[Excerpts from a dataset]
......

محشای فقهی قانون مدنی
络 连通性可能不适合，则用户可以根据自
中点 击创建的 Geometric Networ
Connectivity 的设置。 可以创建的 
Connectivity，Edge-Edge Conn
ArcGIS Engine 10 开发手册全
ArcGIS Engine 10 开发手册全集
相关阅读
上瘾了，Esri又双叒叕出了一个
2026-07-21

......

▸ **About this exercise**
When the word "Connectivity" shows up in a line of the entries, pull that line out.

▸ **Written response**
Connectivity 的设置。 可以创建的 
Connectivity，Edge-Edge Conn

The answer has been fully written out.